Return each of the entries below precisely, with no pictures in the result.

[RECORDS SHOWN — start]

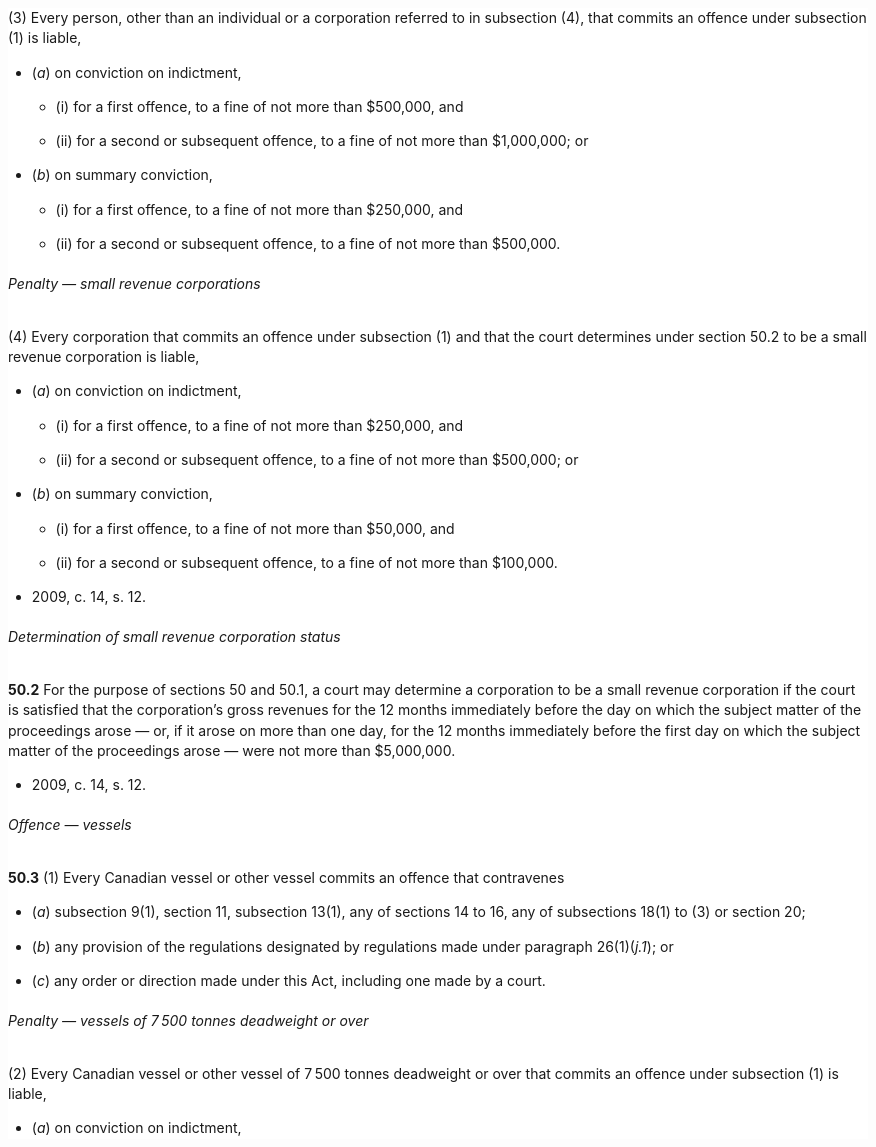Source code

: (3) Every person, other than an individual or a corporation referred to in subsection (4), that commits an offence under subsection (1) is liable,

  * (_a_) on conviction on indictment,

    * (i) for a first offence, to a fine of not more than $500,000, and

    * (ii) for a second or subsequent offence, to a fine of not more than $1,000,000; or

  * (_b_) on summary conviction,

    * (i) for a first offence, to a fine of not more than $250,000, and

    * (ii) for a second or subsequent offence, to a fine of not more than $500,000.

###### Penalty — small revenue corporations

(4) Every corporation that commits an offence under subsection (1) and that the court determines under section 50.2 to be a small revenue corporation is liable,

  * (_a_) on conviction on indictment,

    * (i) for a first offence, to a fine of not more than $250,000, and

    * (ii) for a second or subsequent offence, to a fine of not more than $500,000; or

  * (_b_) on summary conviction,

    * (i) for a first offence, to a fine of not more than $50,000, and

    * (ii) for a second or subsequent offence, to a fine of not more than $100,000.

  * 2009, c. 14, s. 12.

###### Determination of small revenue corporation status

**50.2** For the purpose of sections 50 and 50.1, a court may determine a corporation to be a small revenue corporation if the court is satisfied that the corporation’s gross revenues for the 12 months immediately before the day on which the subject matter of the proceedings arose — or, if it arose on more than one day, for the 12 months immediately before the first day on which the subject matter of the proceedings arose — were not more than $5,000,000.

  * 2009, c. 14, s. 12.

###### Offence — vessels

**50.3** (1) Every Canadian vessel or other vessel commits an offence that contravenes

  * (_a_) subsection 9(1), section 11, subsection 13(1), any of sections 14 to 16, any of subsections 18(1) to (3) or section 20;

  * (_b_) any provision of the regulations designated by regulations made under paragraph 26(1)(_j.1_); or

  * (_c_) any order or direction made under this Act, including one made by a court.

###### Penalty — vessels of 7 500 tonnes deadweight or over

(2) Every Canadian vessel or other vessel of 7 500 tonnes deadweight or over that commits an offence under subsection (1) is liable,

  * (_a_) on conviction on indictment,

[RECORDS SHOWN — finish]

ANSWER TO THE EXERCISE:
Source code

: (3) Every person, other than an individual or a corporation referred to in subsection (4), that commits an offence under subsection (1) is liable,

  * (_a_) on conviction on indictment,

    * (i) for a first offence, to a fine of not more than $500,000, and

    * (ii) for a second or subsequent offence, to a fine of not more than $1,000,000; or

  * (_b_) on summary conviction,

    * (i) for a first offence, to a fine of not more than $250,000, and

    * (ii) for a second or subsequent offence, to a fine of not more than $500,000.

###### Penalty — small revenue corporations

(4) Every corporation that commits an offence under subsection (1) and that the court determines under section 50.2 to be a small revenue corporation is liable,

  * (_a_) on conviction on indictment,

    * (i) for a first offence, to a fine of not more than $250,000, and

    * (ii) for a second or subsequent offence, to a fine of not more than $500,000; or

  * (_b_) on summary conviction,

    * (i) for a first offence, to a fine of not more than $50,000, and

    * (ii) for a second or subsequent offence, to a fine of not more than $100,000.

  * 2009, c. 14, s. 12.

###### Determination of small revenue corporation status

**50.2** For the purpose of sections 50 and 50.1, a court may determine a corporation to be a small revenue corporation if the court is satisfied that the corporation’s gross revenues for the 12 months immediately before the day on which the subject matter of the proceedings arose — or, if it arose on more than one day, for the 12 months immediately before the first day on which the subject matter of the proceedings arose — were not more than $5,000,000.

  * 2009, c. 14, s. 12.

###### Offence — vessels

**50.3** (1) Every Canadian vessel or other vessel commits an offence that contravenes

  * (_a_) subsection 9(1), section 11, subsection 13(1), any of sections 14 to 16, any of subsections 18(1) to (3) or section 20;

  * (_b_) any provision of the regulations designated by regulations made under paragraph 26(1)(_j.1_); or

  * (_c_) any order or direction made under this Act, including one made by a court.

###### Penalty — vessels of 7 500 tonnes deadweight or over

(2) Every Canadian vessel or other vessel of 7 500 tonnes deadweight or over that commits an offence under subsection (1) is liable,

  * (_a_) on conviction on indictment,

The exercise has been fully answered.